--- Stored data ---
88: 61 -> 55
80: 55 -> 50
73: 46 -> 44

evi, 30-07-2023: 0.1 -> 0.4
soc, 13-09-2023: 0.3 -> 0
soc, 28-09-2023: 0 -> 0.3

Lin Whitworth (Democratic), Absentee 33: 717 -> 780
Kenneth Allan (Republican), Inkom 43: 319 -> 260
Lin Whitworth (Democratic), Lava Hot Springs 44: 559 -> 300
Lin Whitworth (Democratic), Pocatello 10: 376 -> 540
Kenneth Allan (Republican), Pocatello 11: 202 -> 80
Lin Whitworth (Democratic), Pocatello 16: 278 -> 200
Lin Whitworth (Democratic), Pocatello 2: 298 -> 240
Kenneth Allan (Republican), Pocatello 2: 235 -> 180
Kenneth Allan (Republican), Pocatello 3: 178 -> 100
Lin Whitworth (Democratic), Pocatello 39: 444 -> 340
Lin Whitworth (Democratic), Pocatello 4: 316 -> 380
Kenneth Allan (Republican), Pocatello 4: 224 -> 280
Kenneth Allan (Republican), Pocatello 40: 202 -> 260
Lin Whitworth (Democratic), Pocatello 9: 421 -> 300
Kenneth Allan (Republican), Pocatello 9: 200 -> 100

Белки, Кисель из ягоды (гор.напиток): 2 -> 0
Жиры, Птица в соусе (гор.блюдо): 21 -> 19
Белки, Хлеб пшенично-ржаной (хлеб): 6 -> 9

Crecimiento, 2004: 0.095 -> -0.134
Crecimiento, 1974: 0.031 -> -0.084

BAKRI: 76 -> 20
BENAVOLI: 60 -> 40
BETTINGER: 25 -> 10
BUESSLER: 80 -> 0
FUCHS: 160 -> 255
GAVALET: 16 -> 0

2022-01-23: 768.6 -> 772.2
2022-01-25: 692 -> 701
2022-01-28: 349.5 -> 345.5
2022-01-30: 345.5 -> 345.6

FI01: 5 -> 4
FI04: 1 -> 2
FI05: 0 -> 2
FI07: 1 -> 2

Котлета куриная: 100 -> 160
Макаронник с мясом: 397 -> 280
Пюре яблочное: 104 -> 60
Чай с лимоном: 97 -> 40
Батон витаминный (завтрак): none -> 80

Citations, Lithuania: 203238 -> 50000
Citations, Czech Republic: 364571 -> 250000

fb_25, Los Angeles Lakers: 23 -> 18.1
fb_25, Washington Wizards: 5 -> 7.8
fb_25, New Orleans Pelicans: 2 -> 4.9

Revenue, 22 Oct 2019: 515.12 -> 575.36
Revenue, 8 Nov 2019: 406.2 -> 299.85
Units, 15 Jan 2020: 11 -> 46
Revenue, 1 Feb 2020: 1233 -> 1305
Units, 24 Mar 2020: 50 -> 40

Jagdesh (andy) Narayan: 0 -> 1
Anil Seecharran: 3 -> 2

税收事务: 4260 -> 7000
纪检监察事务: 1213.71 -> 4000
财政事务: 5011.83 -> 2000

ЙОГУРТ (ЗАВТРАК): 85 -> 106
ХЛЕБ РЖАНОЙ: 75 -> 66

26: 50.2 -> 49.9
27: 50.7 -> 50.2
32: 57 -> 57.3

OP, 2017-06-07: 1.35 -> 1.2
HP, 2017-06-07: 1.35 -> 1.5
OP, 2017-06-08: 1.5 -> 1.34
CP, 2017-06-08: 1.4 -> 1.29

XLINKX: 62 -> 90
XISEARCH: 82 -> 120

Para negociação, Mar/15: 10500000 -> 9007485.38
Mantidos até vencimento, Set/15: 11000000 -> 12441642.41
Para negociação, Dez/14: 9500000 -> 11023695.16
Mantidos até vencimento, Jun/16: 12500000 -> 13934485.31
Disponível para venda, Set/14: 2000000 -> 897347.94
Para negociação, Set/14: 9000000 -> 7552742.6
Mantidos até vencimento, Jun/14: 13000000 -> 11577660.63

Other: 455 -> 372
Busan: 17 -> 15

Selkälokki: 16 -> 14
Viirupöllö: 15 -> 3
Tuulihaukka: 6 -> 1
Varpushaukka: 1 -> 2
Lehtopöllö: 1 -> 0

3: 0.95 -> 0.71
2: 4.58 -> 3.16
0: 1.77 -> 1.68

--- TASK TO CARRY OUT ---
Letter for letter, copy all of the entries above.

--- EXERCISE SOLUTION ---
88: 61 -> 55
80: 55 -> 50
73: 46 -> 44

evi, 30-07-2023: 0.1 -> 0.4
soc, 13-09-2023: 0.3 -> 0
soc, 28-09-2023: 0 -> 0.3

Lin Whitworth (Democratic), Absentee 33: 717 -> 780
Kenneth Allan (Republican), Inkom 43: 319 -> 260
Lin Whitworth (Democratic), Lava Hot Springs 44: 559 -> 300
Lin Whitworth (Democratic), Pocatello 10: 376 -> 540
Kenneth Allan (Republican), Pocatello 11: 202 -> 80
Lin Whitworth (Democratic), Pocatello 16: 278 -> 200
Lin Whitworth (Democratic), Pocatello 2: 298 -> 240
Kenneth Allan (Republican), Pocatello 2: 235 -> 180
Kenneth Allan (Republican), Pocatello 3: 178 -> 100
Lin Whitworth (Democratic), Pocatello 39: 444 -> 340
Lin Whitworth (Democratic), Pocatello 4: 316 -> 380
Kenneth Allan (Republican), Pocatello 4: 224 -> 280
Kenneth Allan (Republican), Pocatello 40: 202 -> 260
Lin Whitworth (Democratic), Pocatello 9: 421 -> 300
Kenneth Allan (Republican), Pocatello 9: 200 -> 100

Белки, Кисель из ягоды (гор.напиток): 2 -> 0
Жиры, Птица в соусе (гор.блюдо): 21 -> 19
Белки, Хлеб пшенично-ржаной (хлеб): 6 -> 9

Crecimiento, 2004: 0.095 -> -0.134
Crecimiento, 1974: 0.031 -> -0.084

BAKRI: 76 -> 20
BENAVOLI: 60 -> 40
BETTINGER: 25 -> 10
BUESSLER: 80 -> 0
FUCHS: 160 -> 255
GAVALET: 16 -> 0

2022-01-23: 768.6 -> 772.2
2022-01-25: 692 -> 701
2022-01-28: 349.5 -> 345.5
2022-01-30: 345.5 -> 345.6

FI01: 5 -> 4
FI04: 1 -> 2
FI05: 0 -> 2
FI07: 1 -> 2

Котлета куриная: 100 -> 160
Макаронник с мясом: 397 -> 280
Пюре яблочное: 104 -> 60
Чай с лимоном: 97 -> 40
Батон витаминный (завтрак): none -> 80

Citations, Lithuania: 203238 -> 50000
Citations, Czech Republic: 364571 -> 250000

fb_25, Los Angeles Lakers: 23 -> 18.1
fb_25, Washington Wizards: 5 -> 7.8
fb_25, New Orleans Pelicans: 2 -> 4.9

Revenue, 22 Oct 2019: 515.12 -> 575.36
Revenue, 8 Nov 2019: 406.2 -> 299.85
Units, 15 Jan 2020: 11 -> 46
Revenue, 1 Feb 2020: 1233 -> 1305
Units, 24 Mar 2020: 50 -> 40

Jagdesh (andy) Narayan: 0 -> 1
Anil Seecharran: 3 -> 2

税收事务: 4260 -> 7000
纪检监察事务: 1213.71 -> 4000
财政事务: 5011.83 -> 2000

ЙОГУРТ (ЗАВТРАК): 85 -> 106
ХЛЕБ РЖАНОЙ: 75 -> 66

26: 50.2 -> 49.9
27: 50.7 -> 50.2
32: 57 -> 57.3

OP, 2017-06-07: 1.35 -> 1.2
HP, 2017-06-07: 1.35 -> 1.5
OP, 2017-06-08: 1.5 -> 1.34
CP, 2017-06-08: 1.4 -> 1.29

XLINKX: 62 -> 90
XISEARCH: 82 -> 120

Para negociação, Mar/15: 10500000 -> 9007485.38
Mantidos até vencimento, Set/15: 11000000 -> 12441642.41
Para negociação, Dez/14: 9500000 -> 11023695.16
Mantidos até vencimento, Jun/16: 12500000 -> 13934485.31
Disponível para venda, Set/14: 2000000 -> 897347.94
Para negociação, Set/14: 9000000 -> 7552742.6
Mantidos até vencimento, Jun/14: 13000000 -> 11577660.63

Other: 455 -> 372
Busan: 17 -> 15

Selkälokki: 16 -> 14
Viirupöllö: 15 -> 3
Tuulihaukka: 6 -> 1
Varpushaukka: 1 -> 2
Lehtopöllö: 1 -> 0

3: 0.95 -> 0.71
2: 4.58 -> 3.16
0: 1.77 -> 1.68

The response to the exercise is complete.